What the exercise asks:
Leaving out the images, please reproduce each line below exactly.

Source data:
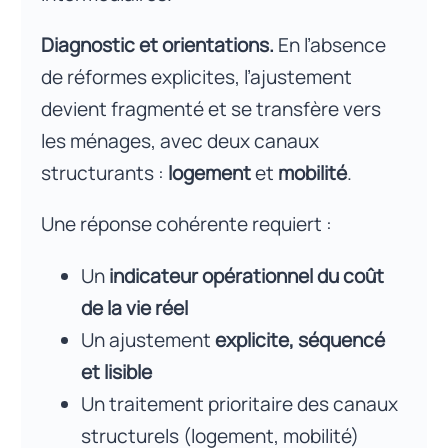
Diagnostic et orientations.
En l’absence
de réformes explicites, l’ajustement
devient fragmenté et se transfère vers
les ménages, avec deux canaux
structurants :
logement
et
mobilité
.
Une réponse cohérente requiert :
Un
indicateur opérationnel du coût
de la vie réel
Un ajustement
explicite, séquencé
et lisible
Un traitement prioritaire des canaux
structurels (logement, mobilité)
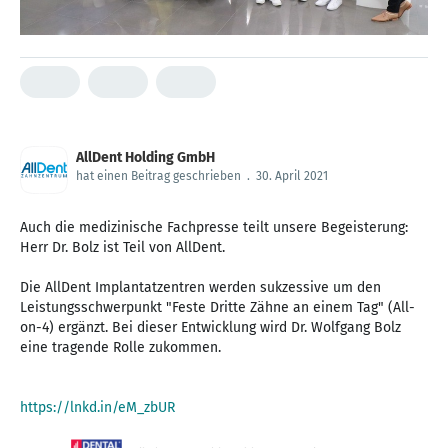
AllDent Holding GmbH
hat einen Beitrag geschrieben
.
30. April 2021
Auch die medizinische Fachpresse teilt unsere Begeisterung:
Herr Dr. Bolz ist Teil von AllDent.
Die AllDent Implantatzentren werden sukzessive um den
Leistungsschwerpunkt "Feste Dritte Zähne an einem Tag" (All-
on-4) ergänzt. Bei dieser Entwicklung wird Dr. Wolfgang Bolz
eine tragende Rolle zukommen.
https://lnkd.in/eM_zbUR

Solution to the problem:
Diagnostic et orientations.
En l’absence
de réformes explicites, l’ajustement
devient fragmenté et se transfère vers
les ménages, avec deux canaux
structurants :
logement
et
mobilité
.
Une réponse cohérente requiert :
Un
indicateur opérationnel du coût
de la vie réel
Un ajustement
explicite, séquencé
et lisible
Un traitement prioritaire des canaux
structurels (logement, mobilité)
AllDent Holding GmbH
hat einen Beitrag geschrieben
.
30. April 2021
Auch die medizinische Fachpresse teilt unsere Begeisterung:
Herr Dr. Bolz ist Teil von AllDent.
Die AllDent Implantatzentren werden sukzessive um den
Leistungsschwerpunkt "Feste Dritte Zähne an einem Tag" (All-
on-4) ergänzt. Bei dieser Entwicklung wird Dr. Wolfgang Bolz
eine tragende Rolle zukommen.
https://lnkd.in/eM_zbUR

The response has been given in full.